Listed entries below:

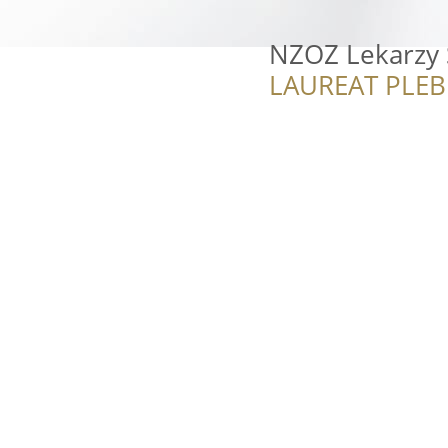
NZOZ Lekarzy 
LAUREAT PLEB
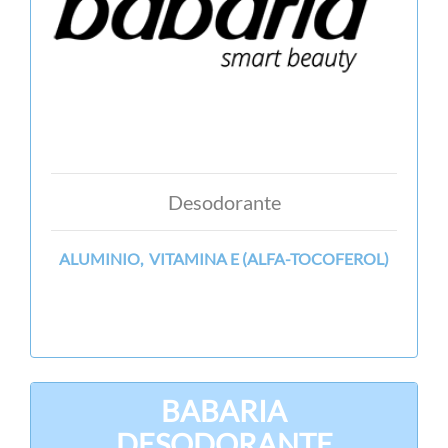
Desodorante
ALUMINIO, VITAMINA E (ALFA-TOCOFEROL)
BABARIA
DESODORANTE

End of Listed entries.

» Job item
Output every entry verbatim. Pictures do not belong in the copy.

» Task output
NZOZ Lekarzy 
LAUREAT PLEB
Desodorante
ALUMINIO, VITAMINA E (ALFA-TOCOFEROL)
BABARIA
DESODORANTE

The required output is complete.